**Task details:** Output every line of all the records below as a JSON list of strings, one string per line, leaving out blank lines.

**Information supplied:**
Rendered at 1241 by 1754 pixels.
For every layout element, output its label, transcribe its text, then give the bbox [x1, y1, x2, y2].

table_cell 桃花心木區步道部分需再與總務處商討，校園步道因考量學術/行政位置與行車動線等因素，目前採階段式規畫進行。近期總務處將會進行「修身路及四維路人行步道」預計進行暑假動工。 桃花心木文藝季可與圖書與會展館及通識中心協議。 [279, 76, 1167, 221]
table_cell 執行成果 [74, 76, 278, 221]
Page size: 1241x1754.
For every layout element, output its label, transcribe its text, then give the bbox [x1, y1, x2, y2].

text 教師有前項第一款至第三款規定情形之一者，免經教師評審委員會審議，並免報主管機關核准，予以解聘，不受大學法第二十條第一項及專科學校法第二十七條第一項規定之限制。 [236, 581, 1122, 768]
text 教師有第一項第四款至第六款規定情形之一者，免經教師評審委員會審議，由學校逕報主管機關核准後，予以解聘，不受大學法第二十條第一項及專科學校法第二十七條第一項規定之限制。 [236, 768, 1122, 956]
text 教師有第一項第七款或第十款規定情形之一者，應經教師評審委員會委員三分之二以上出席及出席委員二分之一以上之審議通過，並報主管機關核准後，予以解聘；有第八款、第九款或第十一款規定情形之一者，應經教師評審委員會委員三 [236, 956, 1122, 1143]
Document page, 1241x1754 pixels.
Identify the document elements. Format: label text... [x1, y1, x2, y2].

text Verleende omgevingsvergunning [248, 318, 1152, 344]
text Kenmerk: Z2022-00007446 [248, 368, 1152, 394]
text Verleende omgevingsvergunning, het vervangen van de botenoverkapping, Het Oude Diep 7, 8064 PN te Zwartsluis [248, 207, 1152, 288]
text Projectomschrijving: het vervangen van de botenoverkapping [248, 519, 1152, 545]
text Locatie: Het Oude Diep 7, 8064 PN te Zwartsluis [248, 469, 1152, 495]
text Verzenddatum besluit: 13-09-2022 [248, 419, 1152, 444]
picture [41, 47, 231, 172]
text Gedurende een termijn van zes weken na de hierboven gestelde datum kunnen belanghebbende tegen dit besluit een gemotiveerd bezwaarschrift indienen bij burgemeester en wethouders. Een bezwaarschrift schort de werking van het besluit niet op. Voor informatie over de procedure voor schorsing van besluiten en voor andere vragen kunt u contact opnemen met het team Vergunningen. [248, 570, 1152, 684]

**Solution for this problem:**
[
  "Rendered at 1241 by 1754 pixels.",
  "For every layout element, output its label, transcribe its text, then give the bbox [x1, y1, x2, y2].",
  "table_cell 桃花心木區步道部分需再與總務處商討，校園步道因考量學術/行政位置與行車動線等因素，目前採階段式規畫進行。近期總務處將會進行「修身路及四維路人行步道」預計進行暑假動工。 桃花心木文藝季可與圖書與會展館及通識中心協議。 [279, 76, 1167, 221]",
  "table_cell 執行成果 [74, 76, 278, 221]",
  "Page size: 1241x1754.",
  "For every layout element, output its label, transcribe its text, then give the bbox [x1, y1, x2, y2].",
  "text 教師有前項第一款至第三款規定情形之一者，免經教師評審委員會審議，並免報主管機關核准，予以解聘，不受大學法第二十條第一項及專科學校法第二十七條第一項規定之限制。 [236, 581, 1122, 768]",
  "text 教師有第一項第四款至第六款規定情形之一者，免經教師評審委員會審議，由學校逕報主管機關核准後，予以解聘，不受大學法第二十條第一項及專科學校法第二十七條第一項規定之限制。 [236, 768, 1122, 956]",
  "text 教師有第一項第七款或第十款規定情形之一者，應經教師評審委員會委員三分之二以上出席及出席委員二分之一以上之審議通過，並報主管機關核准後，予以解聘；有第八款、第九款或第十一款規定情形之一者，應經教師評審委員會委員三 [236, 956, 1122, 1143]",
  "Document page, 1241x1754 pixels.",
  "Identify the document elements. Format: label text... [x1, y1, x2, y2].",
  "text Verleende omgevingsvergunning [248, 318, 1152, 344]",
  "text Kenmerk: Z2022-00007446 [248, 368, 1152, 394]",
  "text Verleende omgevingsvergunning, het vervangen van de botenoverkapping, Het Oude Diep 7, 8064 PN te Zwartsluis [248, 207, 1152, 288]",
  "text Projectomschrijving: het vervangen van de botenoverkapping [248, 519, 1152, 545]",
  "text Locatie: Het Oude Diep 7, 8064 PN te Zwartsluis [248, 469, 1152, 495]",
  "text Verzenddatum besluit: 13-09-2022 [248, 419, 1152, 444]",
  "picture [41, 47, 231, 172]",
  "text Gedurende een termijn van zes weken na de hierboven gestelde datum kunnen belanghebbende tegen dit besluit een gemotiveerd bezwaarschrift indienen bij burgemeester en wethouders. Een bezwaarschrift schort de werking van het besluit niet op. Voor informatie over de procedure voor schorsing van besluiten en voor andere vragen kunt u contact opnemen met het team Vergunningen. [248, 570, 1152, 684]"
]